Symbol Mangling

Symbol name mangling is used by rustc to encode a unique name for symbols that are used during code generation. The encoded names are used by the linker to associate the name with the thing it refers to.

The method for mangling the names can be controlled with the -C symbol-mangling-version option.

Per-item control

The #[no_mangle] attribute can be used on items to disable name mangling on that item.

The #[export_name]attribute can be used to specify the exact name that will be used for a function or static.

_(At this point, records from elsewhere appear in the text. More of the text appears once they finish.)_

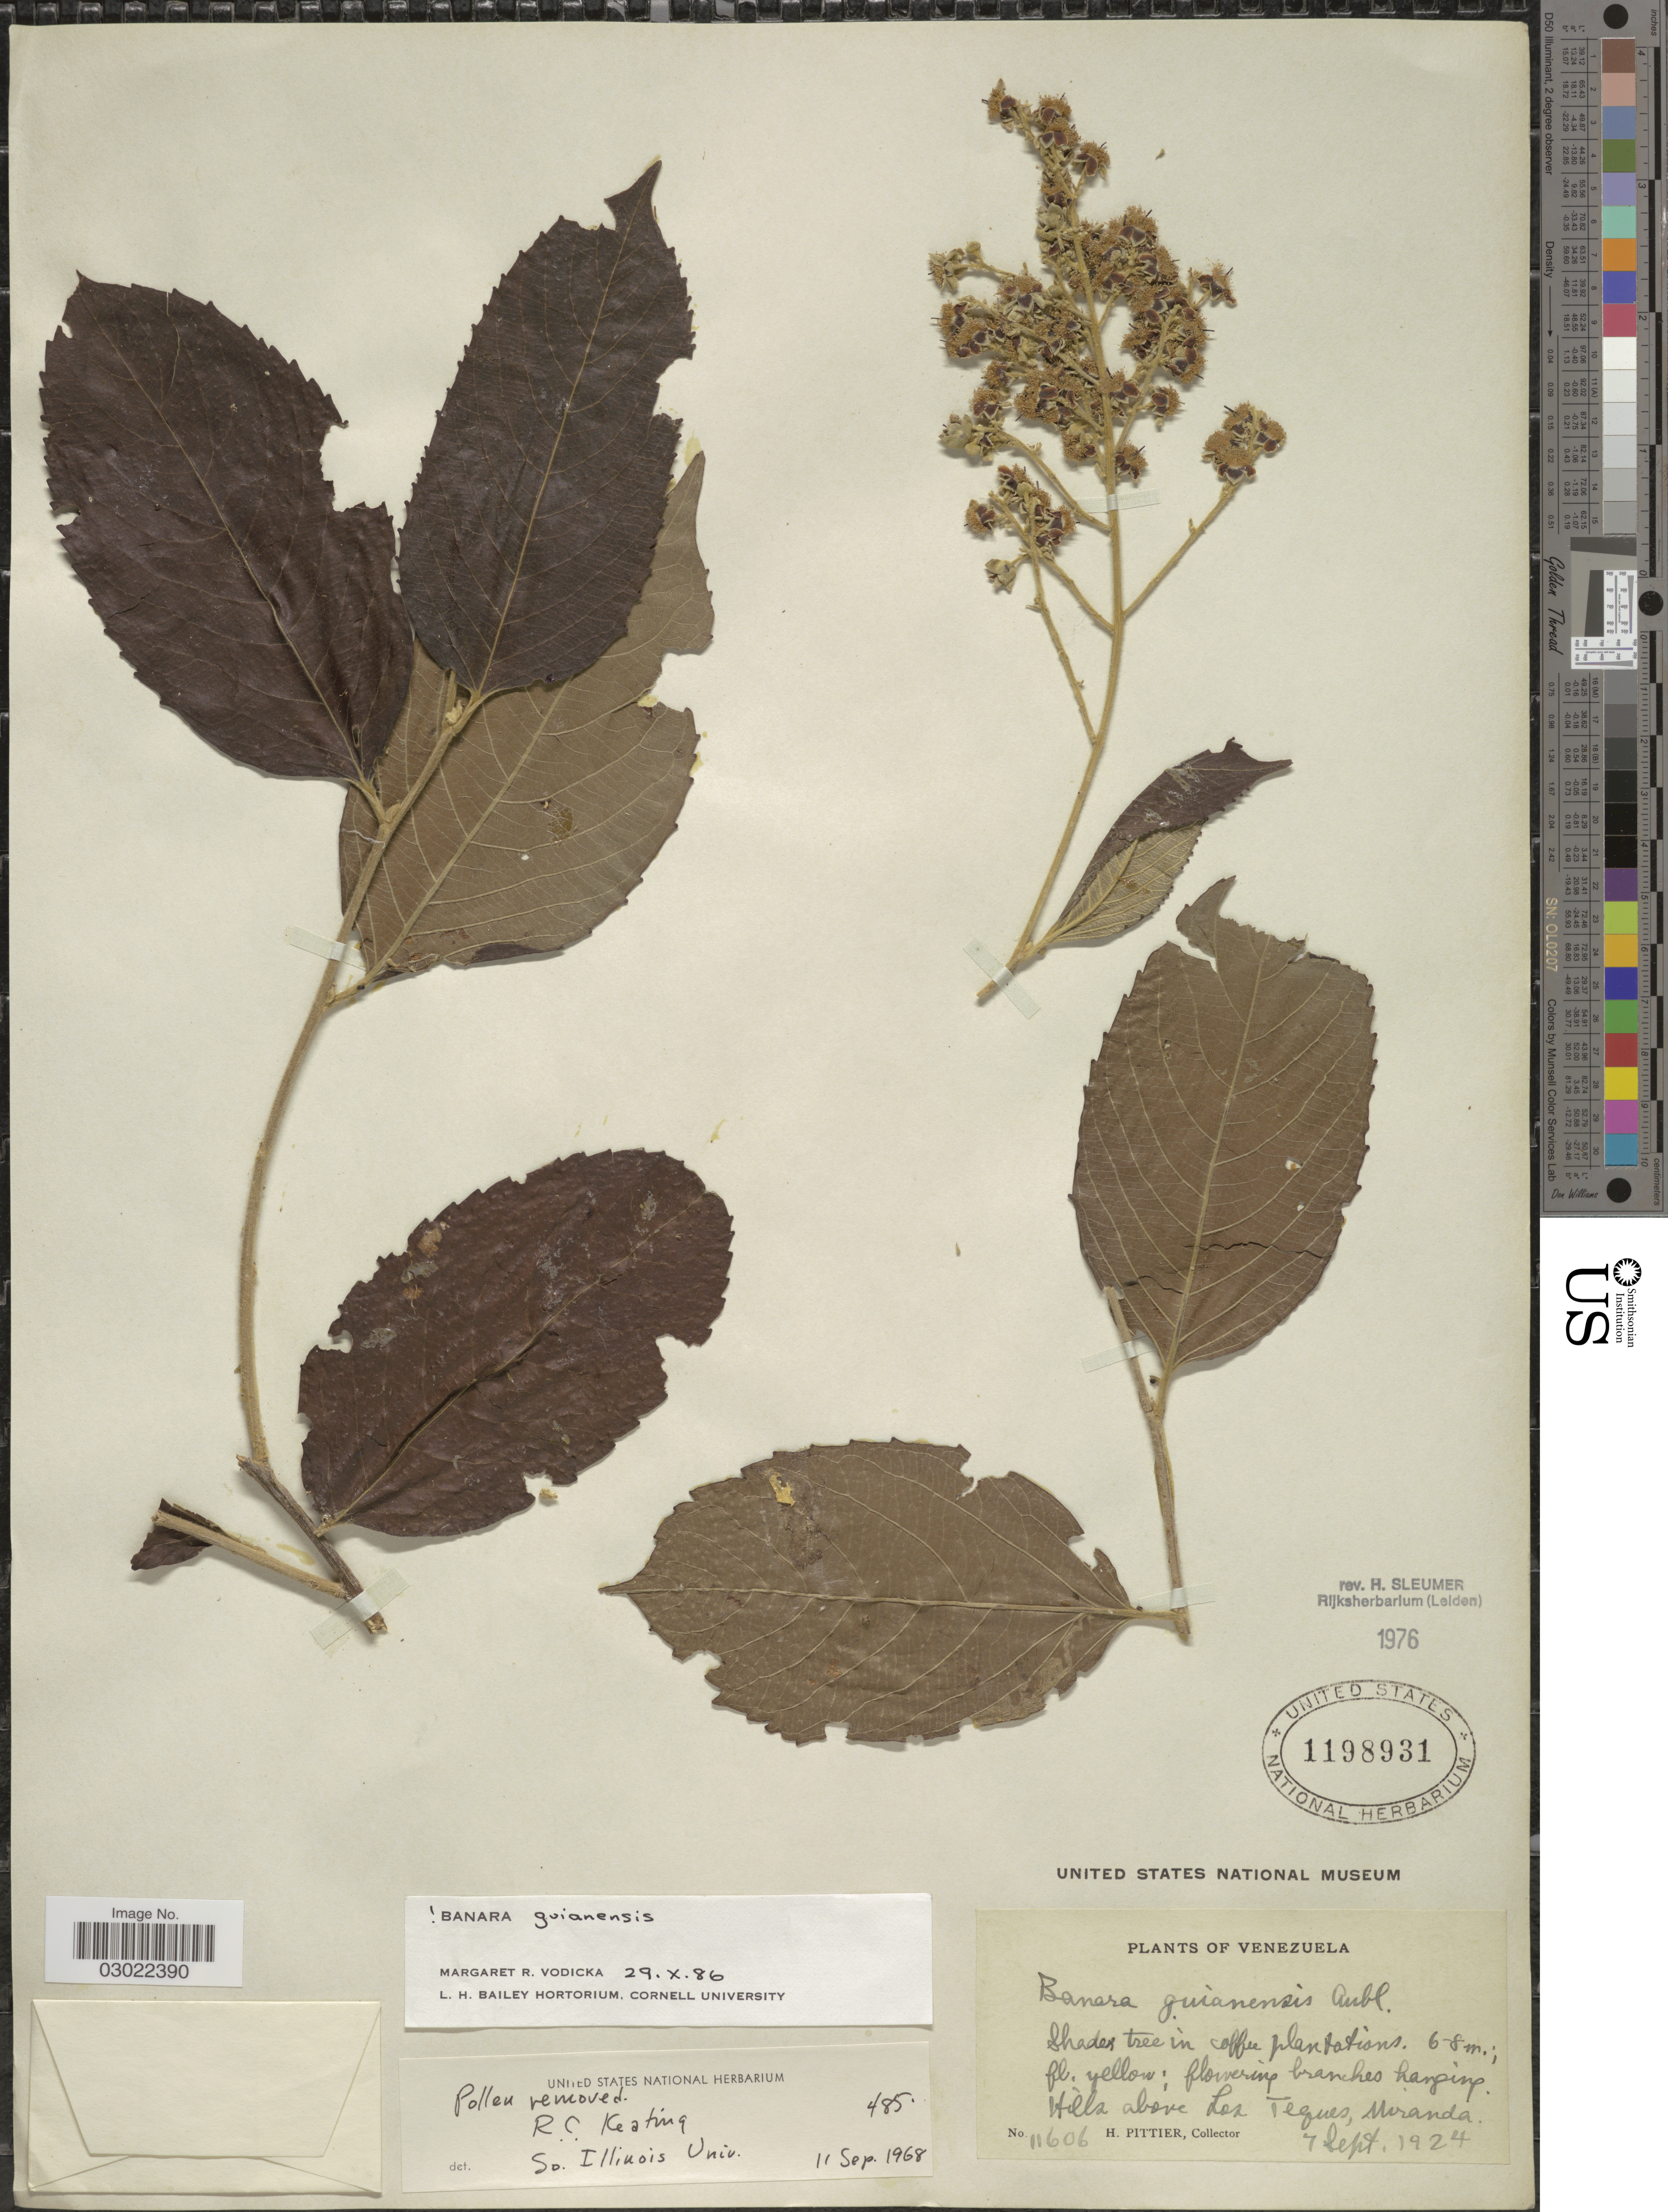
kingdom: Plantae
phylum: Tracheophyta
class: Magnoliopsida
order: Malpighiales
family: Salicaceae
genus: Banara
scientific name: Banara guianensis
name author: Aubl.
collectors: H. F. Pittier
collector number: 11606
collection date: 1924-09-07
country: Venezuela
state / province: Miranda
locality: Hills above Los Teques.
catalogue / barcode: US 1198931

Items listed in an extern block use the identifier of the item without mangling to refer to the item. The #[link_name] attribute can be used to change that name.

Decoding

The encoded names may need to be decoded in some situations. For example, debuggers and other tooling may need to demangle the name so that it is more readable to the user. Recent versions of gdb and lldb have built-in support for demangling Rust identifiers. In situations where you need to do your own demangling, the rustc-demangle crate can be used to programmatically demangle names. rustfilt is a CLI tool which can demangle names.

An example of running rustfilt:

$ rustfilt _RNvCskwGfYPst2Cb_3foo16example_function
foo::example_function

Mangling versions

rustc supports different mangling versions which encode the names in different ways. The legacy version (which is currently the default) is not described here. The "v0" mangling scheme addresses several limitations of the legacy format, and is described in the v0 Symbol Format chapter.